Studio album by Randy Travis
- Released: July 12, 1988
- Recorded: 1987–1988
- Genre: Country
- Length: 32:35
- Label: Warner Bros. Nashville
- Producer: Kyle Lehning

Randy Travis chronology
| Always & Forever (1987) | Old 8×10 (1988) | An Old Time Christmas (1989) |

Alternative cover
- International Cover

Singles from Old 8x10
- "Honky Tonk Moon" Released: July 18, 1988; "Deeper Than the Holler" Released: November 7, 1988; "Is It Still Over?" Released: February 27, 1989; "Promises" Released: June 26, 1989;

= Old 8×10 =

Old 8×10 is the third studio album by American country music artist Randy Travis. It was released on July 12, 1988, by Warner Records. The album produced the singles "Honky Tonk Moon", "Deeper Than the Holler", "Is It Still Over", and "Promises". All of these except "Promises" reached Number One on the Hot Country Songs charts in the late 1980s.
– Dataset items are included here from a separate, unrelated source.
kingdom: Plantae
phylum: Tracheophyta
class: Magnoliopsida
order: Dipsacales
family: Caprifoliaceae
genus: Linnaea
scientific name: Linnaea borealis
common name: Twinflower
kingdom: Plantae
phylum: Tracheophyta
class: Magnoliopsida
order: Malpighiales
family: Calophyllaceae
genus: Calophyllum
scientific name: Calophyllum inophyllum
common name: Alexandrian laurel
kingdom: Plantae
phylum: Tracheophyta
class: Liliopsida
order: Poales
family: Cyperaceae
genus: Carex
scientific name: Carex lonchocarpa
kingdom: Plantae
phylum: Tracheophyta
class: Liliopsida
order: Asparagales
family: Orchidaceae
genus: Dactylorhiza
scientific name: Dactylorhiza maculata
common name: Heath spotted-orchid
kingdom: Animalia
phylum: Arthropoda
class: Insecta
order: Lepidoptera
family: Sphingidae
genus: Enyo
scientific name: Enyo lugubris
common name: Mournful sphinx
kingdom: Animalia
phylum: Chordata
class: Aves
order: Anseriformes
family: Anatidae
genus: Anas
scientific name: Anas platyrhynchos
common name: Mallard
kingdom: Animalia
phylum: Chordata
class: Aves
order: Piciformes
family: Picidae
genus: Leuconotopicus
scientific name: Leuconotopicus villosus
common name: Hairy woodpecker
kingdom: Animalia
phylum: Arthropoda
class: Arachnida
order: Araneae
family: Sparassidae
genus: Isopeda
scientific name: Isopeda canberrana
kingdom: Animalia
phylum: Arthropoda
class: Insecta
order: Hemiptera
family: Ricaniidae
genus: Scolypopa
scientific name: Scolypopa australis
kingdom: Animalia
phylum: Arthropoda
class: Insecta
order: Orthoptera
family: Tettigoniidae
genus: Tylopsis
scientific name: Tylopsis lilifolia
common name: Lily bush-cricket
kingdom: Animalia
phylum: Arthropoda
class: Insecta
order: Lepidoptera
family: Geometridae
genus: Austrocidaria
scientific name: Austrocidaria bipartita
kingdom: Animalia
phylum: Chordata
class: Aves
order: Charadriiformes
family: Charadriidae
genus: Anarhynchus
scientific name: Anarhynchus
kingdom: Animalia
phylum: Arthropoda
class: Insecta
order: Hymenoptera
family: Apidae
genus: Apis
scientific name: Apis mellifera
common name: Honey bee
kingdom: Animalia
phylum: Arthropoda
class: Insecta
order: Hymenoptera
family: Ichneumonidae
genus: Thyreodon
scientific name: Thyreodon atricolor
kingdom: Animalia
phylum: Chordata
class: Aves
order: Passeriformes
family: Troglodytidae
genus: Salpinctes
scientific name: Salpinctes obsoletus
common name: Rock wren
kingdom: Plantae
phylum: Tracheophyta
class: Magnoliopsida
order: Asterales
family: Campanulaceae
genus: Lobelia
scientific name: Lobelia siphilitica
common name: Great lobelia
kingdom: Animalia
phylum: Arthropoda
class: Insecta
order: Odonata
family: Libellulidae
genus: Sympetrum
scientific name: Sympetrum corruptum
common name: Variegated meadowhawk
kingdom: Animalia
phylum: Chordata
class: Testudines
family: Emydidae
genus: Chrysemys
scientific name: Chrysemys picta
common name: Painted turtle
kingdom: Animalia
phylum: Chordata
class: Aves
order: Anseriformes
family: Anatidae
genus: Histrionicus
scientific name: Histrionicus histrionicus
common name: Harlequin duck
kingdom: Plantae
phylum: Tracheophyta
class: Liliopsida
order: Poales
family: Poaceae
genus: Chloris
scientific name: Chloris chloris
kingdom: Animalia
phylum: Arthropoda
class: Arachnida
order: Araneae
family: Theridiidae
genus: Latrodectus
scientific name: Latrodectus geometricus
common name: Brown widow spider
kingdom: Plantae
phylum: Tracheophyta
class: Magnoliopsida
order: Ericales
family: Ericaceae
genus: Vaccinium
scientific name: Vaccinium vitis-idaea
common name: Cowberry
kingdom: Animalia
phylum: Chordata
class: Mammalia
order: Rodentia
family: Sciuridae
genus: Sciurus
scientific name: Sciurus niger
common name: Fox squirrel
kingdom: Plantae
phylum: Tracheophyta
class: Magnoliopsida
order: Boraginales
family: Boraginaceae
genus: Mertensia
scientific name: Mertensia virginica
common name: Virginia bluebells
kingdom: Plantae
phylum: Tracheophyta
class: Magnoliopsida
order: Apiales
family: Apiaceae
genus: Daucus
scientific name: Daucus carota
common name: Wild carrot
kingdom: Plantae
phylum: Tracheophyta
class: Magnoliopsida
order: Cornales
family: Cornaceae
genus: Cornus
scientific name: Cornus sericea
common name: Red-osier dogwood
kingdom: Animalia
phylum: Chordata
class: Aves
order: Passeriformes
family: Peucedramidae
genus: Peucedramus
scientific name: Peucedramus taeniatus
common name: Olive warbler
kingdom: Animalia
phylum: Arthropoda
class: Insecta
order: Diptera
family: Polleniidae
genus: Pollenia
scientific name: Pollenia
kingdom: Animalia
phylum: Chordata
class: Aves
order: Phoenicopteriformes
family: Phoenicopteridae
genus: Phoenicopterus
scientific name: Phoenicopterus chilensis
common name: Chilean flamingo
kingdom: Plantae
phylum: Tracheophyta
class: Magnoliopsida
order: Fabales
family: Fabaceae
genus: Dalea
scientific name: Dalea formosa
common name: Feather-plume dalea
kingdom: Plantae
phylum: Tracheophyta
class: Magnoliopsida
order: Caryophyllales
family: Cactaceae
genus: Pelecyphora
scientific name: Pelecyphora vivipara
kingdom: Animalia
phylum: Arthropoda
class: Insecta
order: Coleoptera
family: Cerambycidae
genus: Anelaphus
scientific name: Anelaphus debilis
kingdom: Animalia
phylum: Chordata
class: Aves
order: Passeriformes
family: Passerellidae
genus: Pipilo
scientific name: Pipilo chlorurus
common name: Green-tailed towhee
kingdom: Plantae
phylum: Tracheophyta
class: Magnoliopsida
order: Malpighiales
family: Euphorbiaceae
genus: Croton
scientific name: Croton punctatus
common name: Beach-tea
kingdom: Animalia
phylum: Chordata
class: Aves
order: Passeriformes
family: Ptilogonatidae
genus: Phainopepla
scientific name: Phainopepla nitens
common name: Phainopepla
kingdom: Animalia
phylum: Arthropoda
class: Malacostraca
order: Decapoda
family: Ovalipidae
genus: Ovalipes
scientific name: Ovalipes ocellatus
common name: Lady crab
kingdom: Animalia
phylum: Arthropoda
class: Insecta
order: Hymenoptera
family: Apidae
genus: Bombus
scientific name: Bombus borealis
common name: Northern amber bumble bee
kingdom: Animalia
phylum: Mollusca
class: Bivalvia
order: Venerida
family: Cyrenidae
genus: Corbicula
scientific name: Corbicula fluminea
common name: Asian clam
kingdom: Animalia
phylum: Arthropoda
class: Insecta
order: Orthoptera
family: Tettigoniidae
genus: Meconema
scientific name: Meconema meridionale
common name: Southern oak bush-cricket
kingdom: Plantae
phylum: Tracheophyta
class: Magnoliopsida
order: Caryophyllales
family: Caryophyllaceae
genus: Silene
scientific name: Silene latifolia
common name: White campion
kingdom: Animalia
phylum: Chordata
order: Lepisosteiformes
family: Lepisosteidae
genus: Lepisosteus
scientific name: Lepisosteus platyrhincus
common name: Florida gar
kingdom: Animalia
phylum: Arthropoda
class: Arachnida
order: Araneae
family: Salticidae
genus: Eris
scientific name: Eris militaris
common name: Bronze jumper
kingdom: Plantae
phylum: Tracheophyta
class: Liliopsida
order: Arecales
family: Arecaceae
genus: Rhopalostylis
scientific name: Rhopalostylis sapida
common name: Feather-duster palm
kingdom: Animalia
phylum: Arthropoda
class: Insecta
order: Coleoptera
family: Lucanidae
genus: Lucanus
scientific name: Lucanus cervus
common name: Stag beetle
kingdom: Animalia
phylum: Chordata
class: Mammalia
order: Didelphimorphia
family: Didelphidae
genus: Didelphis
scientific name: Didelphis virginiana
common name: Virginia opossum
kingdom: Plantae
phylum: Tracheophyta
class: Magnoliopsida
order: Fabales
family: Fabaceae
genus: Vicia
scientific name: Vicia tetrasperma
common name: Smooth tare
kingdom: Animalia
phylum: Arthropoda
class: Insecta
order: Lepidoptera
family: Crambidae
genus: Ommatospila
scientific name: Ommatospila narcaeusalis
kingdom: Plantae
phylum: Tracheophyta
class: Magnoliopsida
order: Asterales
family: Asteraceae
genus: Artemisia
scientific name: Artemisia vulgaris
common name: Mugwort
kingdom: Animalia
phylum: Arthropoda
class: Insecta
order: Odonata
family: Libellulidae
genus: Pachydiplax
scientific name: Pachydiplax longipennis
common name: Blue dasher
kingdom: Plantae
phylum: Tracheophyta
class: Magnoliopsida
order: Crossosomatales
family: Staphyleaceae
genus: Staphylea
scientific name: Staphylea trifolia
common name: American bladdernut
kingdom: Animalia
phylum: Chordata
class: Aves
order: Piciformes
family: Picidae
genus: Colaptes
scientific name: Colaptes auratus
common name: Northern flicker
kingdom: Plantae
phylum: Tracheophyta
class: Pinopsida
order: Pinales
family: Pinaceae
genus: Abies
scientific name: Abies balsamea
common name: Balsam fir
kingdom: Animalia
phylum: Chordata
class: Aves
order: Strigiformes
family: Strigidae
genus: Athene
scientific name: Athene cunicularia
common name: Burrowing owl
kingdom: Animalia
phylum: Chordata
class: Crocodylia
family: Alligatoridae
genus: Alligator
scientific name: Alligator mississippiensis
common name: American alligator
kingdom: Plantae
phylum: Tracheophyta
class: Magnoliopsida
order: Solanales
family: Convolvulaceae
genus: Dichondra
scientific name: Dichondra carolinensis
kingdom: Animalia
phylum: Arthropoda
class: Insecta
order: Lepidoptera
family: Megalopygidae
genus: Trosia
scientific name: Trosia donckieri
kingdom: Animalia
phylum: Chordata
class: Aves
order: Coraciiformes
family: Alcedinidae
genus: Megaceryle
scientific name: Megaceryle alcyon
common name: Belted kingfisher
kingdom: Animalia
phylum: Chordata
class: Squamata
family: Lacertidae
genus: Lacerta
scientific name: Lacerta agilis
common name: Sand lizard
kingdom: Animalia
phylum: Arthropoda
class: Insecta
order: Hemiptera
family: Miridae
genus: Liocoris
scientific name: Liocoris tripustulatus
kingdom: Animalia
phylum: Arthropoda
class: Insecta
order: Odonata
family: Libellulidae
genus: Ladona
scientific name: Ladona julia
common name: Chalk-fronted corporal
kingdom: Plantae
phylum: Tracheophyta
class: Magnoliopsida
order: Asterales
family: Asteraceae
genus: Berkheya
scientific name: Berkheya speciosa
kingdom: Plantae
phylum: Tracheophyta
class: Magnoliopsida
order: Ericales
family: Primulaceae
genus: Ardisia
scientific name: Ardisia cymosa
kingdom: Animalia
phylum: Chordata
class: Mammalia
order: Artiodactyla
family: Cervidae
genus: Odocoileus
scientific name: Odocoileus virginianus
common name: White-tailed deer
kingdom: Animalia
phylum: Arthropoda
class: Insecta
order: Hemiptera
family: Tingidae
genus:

The British and German editions of the album (the first Randy Travis release in the latter) contained the bonus track "Forever and Ever, Amen". In January 1990, Old 8×10 earned Travis three American Music Awards for 'Favorite Country Male Artist', 'Favorite Country Album', and 'Favorite Country Single' (Deeper Than the Holler).

Professional ratings
Review scores
| Source | Rating |
| AllMusic | Star Half star |
| Robert Christgau | A− |
| Los Angeles Times | Star Half star |
| Rolling Stone | Star |

==Track listing==

| No. | Title | Writer(s) | Length |
|---|---|---|---|
| 1. | "Honky Tonk Moon" | Dennis O'Rourke; | 2:49 |
| 2. | "Deeper Than the Holler" | Paul Overstreet; Don Schlitz; | 3:39 |
| 3. | "It's Out of My Hands" | John Lindley; Randy Travis; | 4:11 |
| 4. | "Is It Still Over?" | Ken Bell; Larry Henley; | 3:11 |
| 5. | "Old 8×10" | Joe Chambers; Larry Jenkins; | 2:57 |
| 6. | "Written in Stone" | Mac McAnally; Schlitz; | 3:14 |
| 7. | "The Blues in Black and White" | Wayland Holyfield; Verlon Thompson; | 2:59 |
| 8. | "Here in My Heart" | David Lynn Jones; | 3:11 |
| 9. | "We Ain't Out of Love Yet" | Larry Henley; Gene Pistilli; | 2:23 |
| 10. | "Promises" | Lindley; Travis; | 4:01 |

==Personnel==
- Baillie & the Boys - background vocals
- Eddie Bayers - drums
- Michael Brooks - background vocals
- Dennis Burnside - piano
- Larry Byrom - acoustic guitar
- Mark Casstevens - acoustic guitar
- Jerry Douglas - Dobro
- Béla Fleck - banjo
- Paul Franklin - Pedabro
- Steve Gibson - acoustic guitar, electric guitar
- Doyle Grisham - steel guitar
- David Hungate - bass guitar
- Teddy Irwin - acoustic guitar
- Shane Keister - piano
- Kyle Lehning - piano
- Dennis Locorriere - background vocals
- Larrie Londin - drums
- Brent Mason - acoustic guitar, electric guitar
- Terry McMillan - harmonica, percussion
- Mark O'Connor - fiddle
- Billy Puett - clarinet, bass clarinet
- Dennis Sollee - clarinet
- Randy Travis - lead vocals, acoustic guitar
- Jack Williams - bass guitar

==Charts==

===Weekly charts===

| Chart (1988) | Peak position |
|---|---|
| Canadian Country Albums (RPM) | 1 |
| Canadian Albums (RPM) | 14 |
| US Billboard 200 | 35 |
| US Top Country Albums (Billboard) | 1 |

===Year-end charts===

| Chart (1988) | Position |
|---|---|
| US Top Country Albums (Billboard) | 28 |
| Chart (1989) | Position |
| US Top Country Albums (Billboard) | 2 |
| Chart (1990) | Position |
| US Top Country Albums (Billboard) | 40 |

==Certifications==

| Region | Certification | Certified units/sales |
| Canada (Music Canada) | 2× Platinum | 200,000^{^} |
| United States (RIAA) | 2× Platinum | 2,000,000^{^} |
^{^} Shipments figures based on certification alone.